Caviness is a firm believer in clean energy, and his farm is proof of it. He has farmed for 28 years without energy-intensive tilling and leads initiatives to install wind turbines in his home county of Adair and neighboring Cass County.

Caviness told EPA that renewable fuels are an American success story and critical to keeping our nation moving forward in reducing dependence on foreign oil and providing well-paying jobs in rural America. EPA’s proposal to reduce the RFS would hurt agriculture and rural economies at a time when farmers are already struggling with a down-turned economy. 

“Our nation’s farmers can grow more bushels of corn and soybeans on fewer acres to feed and fuel the world,” Caviness said. “But if these reduced volumes are finalized, this decision will stall growth and progress in renewable fuels as well as the broader agricultural economy.”

Complete Transcript of Randy Caviness' Testimony to the EPA

Good morning, my name is Randy Caviness from Greenfield, Iowa. I am here today presenting testimony on behalf of both the Iowa Farm Bureau Federation as well as the American Farm Bureau Federation. Thank you for the opportunity to testify today to help provide agriculture’s perspective on this proposed rule.

I’m owner of Senivac Farms, a family run diversified operation growing 4,000 acres of corn and soybeans – and I’m also part owner and manager of a community owned commercial wind production facility. I’ve been farming for 39 years and have always been on the leading edge of new practices and innovations in agriculture that not only improve my operation but also benefit the environment. I’ve been no-till farming continuously for the past 28 years and have lead initiatives to install ten commercial scale wind turbines in my home county of Adair and neighboring Cass County – producing over 62 million kilowatt hours of power annually. I’m a firm believer in clean energy, which improves rural economies and the environment, and that is why I’m a strong supporter of biofuels and the implementation of the Renewable Fuels Standard.

EPA’s decision to not follow the intent of Congress in the 2007 RFS is highly disappointing to all of agriculture. This decision strikes a blow to conventional ethanol production and dampens the prospects for the further development of advanced biofuels. In 2015 the U.S. produced 14.8 billion gallons of ethanol and 2.1 billion gallons of biodiesel. Iowa is the nation’s leader in renewable fuels production - with 43 ethanol refineries which produced 4 billion gallons of ethanol in 2015. This created a demand of 1 billion bushels of corn in our state alone. In addition, Iowa has 12 biodiesel facilities which produced 242 million gallons of biodiesel in 2015. Our nation’s farmers can grow more bushels of corn and soybeans on fewer acres to feed and fuel the world. At a time when commodity prices are below the cost of production, it is vitally important to follow the RFS law and the volume requirements passed by Congress.

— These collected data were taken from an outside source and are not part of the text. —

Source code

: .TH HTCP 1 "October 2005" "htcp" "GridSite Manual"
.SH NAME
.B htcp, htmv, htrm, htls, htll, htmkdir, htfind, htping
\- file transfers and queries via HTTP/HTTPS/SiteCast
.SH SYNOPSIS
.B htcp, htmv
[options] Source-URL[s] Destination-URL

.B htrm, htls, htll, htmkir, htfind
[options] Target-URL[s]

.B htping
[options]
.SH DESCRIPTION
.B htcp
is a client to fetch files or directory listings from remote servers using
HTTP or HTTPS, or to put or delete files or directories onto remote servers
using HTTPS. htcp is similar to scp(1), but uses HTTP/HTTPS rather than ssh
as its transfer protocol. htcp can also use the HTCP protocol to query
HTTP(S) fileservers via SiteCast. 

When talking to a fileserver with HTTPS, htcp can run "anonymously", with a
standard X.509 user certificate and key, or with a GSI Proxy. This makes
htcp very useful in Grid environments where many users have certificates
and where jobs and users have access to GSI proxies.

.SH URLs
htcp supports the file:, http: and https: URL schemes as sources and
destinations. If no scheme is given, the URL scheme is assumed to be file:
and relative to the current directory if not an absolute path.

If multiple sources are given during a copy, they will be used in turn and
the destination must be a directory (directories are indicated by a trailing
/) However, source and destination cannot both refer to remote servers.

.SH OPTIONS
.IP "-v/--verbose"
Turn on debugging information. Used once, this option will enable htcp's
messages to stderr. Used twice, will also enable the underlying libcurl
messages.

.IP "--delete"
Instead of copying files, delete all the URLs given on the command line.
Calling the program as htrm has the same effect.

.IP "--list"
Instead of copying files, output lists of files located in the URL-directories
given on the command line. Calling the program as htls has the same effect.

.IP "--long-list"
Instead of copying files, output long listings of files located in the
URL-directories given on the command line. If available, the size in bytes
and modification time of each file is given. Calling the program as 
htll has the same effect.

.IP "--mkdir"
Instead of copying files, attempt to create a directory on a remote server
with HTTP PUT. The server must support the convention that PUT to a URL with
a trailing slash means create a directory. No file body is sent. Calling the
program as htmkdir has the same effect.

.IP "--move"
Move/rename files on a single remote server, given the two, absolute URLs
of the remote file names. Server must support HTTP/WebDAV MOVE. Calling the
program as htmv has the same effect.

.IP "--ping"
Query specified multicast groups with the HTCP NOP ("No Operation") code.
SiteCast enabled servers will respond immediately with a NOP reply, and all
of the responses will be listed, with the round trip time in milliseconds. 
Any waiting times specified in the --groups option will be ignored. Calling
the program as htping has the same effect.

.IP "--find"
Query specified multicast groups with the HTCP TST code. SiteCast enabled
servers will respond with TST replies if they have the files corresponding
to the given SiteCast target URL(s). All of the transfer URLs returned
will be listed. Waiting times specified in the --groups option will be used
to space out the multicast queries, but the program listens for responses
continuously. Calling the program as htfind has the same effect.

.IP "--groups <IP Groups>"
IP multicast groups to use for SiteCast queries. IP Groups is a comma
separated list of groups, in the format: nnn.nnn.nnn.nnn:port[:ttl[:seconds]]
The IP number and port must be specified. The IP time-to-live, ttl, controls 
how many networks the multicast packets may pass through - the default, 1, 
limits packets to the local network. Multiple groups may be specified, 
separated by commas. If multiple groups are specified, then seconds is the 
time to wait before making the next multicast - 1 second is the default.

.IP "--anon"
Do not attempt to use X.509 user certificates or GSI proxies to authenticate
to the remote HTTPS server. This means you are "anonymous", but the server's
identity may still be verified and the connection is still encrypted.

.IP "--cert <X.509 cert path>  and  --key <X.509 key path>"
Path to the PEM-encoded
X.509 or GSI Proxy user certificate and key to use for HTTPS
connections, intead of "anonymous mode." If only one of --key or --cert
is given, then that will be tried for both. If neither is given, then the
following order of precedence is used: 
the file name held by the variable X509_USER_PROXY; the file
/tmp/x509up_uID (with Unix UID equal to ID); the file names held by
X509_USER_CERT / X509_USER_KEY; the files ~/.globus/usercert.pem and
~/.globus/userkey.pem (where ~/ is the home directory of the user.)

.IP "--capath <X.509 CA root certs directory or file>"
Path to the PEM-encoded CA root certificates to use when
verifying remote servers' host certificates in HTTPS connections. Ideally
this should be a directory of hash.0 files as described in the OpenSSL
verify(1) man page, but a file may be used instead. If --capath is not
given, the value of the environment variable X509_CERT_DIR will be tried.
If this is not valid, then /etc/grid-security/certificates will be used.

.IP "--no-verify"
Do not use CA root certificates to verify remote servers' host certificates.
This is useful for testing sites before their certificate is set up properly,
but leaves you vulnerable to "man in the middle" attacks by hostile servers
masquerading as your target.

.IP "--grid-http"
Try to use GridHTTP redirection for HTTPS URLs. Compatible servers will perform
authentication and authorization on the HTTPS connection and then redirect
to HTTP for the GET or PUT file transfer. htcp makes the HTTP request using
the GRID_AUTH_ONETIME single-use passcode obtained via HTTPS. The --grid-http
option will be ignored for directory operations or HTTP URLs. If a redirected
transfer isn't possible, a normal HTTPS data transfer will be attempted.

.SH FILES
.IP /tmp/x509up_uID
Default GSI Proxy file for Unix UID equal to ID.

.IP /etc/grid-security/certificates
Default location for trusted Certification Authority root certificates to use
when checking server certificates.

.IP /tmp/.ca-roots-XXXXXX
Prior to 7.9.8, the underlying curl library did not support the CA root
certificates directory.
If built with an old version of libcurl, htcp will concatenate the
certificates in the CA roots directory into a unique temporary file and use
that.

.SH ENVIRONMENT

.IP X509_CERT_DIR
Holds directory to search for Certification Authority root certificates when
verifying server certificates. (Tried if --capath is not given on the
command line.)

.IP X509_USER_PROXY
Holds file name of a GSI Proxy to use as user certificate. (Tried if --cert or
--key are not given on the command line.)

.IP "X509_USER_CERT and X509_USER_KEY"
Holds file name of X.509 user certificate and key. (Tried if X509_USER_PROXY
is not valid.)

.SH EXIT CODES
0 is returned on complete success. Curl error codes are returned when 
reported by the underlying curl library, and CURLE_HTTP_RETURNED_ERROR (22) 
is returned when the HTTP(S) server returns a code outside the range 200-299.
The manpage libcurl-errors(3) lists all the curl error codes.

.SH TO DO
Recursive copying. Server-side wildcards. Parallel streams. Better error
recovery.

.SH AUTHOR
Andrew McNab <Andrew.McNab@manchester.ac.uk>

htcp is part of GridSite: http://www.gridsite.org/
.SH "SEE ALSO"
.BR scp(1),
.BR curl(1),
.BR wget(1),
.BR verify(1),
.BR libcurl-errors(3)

Renewable fuels have been a tremendous success story for the nation and especially for the rural economy. The RFS has reduced our country’s dependence on foreign crude oil, reduced air pollution, increased farm incomes, and provided good paying jobs in rural America. Since the RFS was put in place in 2007, the U.S. has seen tremendous growth within the agricultural sector. If these reduced volumes are finalized, this decision will stall growth and progress in renewable fuels as well as the broader agricultural economy.

Furthermore, a reduction in the volume requirements would slow or halt investments in the infrastructure needed to distribute and dispense larger volumes of ethanol. This proposal would halt new investments in cellulosic biofuels and stifle a market that is still developing. Farm Bureau strongly urges EPA to stay the course with the RFS as defined in the 2007 law. Without question, this reduction in the RFS will have tremendous consequences for the agricultural sector, for our nation’s energy policy, and our nation’s air quality.

Thank you for your time today and I am more than happy to answer any questions you may have.